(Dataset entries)
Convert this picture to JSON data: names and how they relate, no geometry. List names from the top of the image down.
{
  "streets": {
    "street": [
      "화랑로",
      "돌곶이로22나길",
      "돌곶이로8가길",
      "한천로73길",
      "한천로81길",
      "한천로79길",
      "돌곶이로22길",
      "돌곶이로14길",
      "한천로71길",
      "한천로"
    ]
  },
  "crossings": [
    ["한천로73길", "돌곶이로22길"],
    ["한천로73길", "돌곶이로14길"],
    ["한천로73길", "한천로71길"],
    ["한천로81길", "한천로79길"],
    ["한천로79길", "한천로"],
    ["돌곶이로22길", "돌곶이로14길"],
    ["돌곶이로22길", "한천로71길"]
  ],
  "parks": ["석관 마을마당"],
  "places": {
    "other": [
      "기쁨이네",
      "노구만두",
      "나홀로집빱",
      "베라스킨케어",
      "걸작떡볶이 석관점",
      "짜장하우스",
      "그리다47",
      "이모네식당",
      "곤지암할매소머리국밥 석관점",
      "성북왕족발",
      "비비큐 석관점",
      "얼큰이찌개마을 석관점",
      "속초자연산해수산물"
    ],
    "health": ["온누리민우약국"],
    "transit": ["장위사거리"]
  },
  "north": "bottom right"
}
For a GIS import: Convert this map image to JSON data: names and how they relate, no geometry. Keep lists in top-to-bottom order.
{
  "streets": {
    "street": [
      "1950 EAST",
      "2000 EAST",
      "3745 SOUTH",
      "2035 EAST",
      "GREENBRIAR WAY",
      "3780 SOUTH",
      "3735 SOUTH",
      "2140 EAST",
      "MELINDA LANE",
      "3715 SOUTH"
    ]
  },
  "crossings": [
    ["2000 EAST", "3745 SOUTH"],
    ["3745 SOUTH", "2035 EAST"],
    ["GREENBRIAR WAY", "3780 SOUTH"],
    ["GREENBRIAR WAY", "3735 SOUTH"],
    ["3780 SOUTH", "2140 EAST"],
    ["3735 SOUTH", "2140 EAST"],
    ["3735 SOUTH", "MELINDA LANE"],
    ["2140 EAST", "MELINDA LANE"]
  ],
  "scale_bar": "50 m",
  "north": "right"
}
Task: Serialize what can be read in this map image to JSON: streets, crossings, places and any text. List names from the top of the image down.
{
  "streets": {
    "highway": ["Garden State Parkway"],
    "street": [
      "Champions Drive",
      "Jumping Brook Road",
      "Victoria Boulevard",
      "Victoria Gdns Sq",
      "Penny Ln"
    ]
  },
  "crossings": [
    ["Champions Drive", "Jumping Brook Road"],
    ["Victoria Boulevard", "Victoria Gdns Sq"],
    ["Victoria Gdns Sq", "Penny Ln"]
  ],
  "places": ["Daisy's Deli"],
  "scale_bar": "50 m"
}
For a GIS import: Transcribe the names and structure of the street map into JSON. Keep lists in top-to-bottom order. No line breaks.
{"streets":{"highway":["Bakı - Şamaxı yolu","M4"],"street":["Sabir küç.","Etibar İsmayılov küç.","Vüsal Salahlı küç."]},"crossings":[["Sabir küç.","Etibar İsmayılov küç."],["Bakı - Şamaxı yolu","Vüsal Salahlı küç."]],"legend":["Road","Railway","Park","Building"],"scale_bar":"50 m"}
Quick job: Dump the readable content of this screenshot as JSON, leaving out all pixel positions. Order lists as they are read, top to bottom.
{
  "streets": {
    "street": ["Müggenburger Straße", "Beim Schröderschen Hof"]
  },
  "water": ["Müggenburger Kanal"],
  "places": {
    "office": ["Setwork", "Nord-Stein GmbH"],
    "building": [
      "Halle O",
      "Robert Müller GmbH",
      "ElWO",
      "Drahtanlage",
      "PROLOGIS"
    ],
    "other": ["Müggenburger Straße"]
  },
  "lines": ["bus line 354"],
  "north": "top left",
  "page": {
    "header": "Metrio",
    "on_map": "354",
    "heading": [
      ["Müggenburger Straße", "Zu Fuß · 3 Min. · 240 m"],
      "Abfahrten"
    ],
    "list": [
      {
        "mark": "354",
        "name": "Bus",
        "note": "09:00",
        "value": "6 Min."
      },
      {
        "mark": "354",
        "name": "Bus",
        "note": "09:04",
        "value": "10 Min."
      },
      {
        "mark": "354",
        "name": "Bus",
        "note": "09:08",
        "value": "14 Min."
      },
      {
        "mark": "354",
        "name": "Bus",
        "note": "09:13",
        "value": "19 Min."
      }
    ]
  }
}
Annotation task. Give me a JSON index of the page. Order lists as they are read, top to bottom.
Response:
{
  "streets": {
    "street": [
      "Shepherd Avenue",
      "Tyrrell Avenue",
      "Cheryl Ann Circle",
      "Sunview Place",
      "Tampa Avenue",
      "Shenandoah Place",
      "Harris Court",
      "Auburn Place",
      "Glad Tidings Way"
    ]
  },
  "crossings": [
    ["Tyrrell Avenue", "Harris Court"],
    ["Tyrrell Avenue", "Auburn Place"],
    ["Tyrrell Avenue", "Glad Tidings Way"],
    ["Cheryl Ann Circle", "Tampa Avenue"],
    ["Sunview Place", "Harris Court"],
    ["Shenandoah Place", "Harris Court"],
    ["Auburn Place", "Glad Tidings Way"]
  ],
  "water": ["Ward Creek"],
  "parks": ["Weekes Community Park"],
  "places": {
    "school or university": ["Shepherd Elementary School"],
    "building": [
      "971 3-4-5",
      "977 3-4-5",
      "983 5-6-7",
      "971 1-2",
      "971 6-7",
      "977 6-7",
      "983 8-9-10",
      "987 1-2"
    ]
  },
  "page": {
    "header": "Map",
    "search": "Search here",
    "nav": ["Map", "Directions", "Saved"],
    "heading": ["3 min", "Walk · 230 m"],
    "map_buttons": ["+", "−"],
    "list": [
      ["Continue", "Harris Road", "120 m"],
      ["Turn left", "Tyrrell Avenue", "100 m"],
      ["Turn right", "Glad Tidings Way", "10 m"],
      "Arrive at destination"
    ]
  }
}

• **Activity**
Output only the count of lines in the data containing "from".

• **Solved exercise**
2